At least 15,000 children mentally disabilities alone, according the 2010 national census, had been abandoned and the number could be higher than that now, says Father Eugene Murenzi, the president of Tubakunde, an umbrella of associations advocating for mentally disabled children.
In Muhanga district alone, at a child rehabilitation center, 33 children out of 100, aged between 3 and 21 years have never seen their biological parents since birth.
On December 29, 2015, at St. André Catholic Church in Muhanga district, hundreds of people shed tears as the children were being Baptised in the absence of their biological parents.
The Handicapé Reintegrédansses Droits (HRD), is a charity organization that picks them from forests, abandoned building, and other places, says they re given family names by strangers.
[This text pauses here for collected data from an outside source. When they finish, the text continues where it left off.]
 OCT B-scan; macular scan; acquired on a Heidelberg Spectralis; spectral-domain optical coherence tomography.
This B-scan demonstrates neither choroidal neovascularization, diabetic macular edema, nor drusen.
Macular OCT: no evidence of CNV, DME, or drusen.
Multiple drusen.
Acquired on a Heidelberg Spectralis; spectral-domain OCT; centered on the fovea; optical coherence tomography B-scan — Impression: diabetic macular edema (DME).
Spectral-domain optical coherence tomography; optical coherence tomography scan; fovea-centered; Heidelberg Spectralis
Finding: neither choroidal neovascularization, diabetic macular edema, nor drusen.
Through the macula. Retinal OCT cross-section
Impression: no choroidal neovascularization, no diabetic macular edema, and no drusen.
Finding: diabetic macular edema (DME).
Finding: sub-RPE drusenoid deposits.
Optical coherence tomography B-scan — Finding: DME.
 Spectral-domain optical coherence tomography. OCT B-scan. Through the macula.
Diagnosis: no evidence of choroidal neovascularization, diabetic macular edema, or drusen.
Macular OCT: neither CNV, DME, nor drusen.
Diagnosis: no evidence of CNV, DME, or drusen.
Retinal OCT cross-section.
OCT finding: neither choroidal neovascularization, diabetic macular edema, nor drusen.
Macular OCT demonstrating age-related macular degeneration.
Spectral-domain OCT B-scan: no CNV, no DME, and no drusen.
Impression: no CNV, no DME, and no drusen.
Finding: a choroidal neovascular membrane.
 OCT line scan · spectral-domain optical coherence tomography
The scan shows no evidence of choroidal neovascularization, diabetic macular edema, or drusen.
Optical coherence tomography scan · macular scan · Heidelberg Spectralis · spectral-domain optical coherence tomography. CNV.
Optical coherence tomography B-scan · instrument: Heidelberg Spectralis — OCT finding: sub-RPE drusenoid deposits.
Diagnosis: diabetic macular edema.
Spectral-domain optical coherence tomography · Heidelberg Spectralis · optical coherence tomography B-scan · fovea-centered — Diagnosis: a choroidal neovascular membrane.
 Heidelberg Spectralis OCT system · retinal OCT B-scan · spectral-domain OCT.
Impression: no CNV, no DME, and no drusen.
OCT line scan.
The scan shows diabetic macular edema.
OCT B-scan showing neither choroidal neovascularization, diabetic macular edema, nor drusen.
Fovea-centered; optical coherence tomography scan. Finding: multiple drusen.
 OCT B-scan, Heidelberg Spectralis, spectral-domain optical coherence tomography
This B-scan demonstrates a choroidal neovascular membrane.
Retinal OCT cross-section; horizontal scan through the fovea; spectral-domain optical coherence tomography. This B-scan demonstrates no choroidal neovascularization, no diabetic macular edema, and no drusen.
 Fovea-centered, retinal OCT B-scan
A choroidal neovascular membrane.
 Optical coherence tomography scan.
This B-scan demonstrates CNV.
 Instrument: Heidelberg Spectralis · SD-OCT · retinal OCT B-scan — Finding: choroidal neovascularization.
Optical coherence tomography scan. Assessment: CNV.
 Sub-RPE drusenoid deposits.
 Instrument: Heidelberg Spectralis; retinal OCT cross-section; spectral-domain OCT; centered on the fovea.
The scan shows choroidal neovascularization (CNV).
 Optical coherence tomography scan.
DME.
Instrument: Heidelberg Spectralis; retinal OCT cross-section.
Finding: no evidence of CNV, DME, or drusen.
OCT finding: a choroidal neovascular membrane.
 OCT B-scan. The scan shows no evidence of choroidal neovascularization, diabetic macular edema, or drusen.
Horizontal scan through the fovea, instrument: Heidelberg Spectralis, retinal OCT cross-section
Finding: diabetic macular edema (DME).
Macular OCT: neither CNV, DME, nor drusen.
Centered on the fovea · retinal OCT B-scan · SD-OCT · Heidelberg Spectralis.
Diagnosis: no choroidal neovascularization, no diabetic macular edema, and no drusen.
“It is unfair that our parents abandoned us. At least some people accepted that we can call them our parents today,” Frank Habimana 21, who suffered from polio, said during the baptism ceremony.
Frank was found by a Samaritan called Habimana after he was rejected by his parents 20 years ago named him Habimana.
He took the child to the International Committee of the Red Cross and later transferred to Handicapé Reintegrédansses Droits.
Florentine Uwamariya, in charge of disabled children at the National Council of People with Disabilities told KT Press, that Rwanda has 54 centers of children with disability where charity organizations do their best to treat cases that are treatable or to give just a home to others whose cases are overwhelming.
Some of the children were surrendered to the centers by parents for medication and might return to their families afterwards.
However, others were found on the streets by well-wishers after their families abandoned them.
Some children were abandoned far from their homes, while others were kept in homes where their parents raise them as “things”.
“We have cases of children with wild characters because they were raised together with animals,” Uwamaliya has told KT Press, “Others were quarantined in holes because families were seeing them as a burden which they wished to get rid of.”
“Disabled children are found isolated in a cage at home because families do not want anyone to know they had such ‘a curse’ as they call it,” says Marc Hategekima, the director of GS Kabuga Catholic in Gasabo district, himself has a handicap.
The genuine number of abandoned disabled children is not known yet, according to National Council of People with Disabilities.
However, in 2016, the country is expected to conduct a census to know their exact figure and categorise them while identifying how they ended into centers.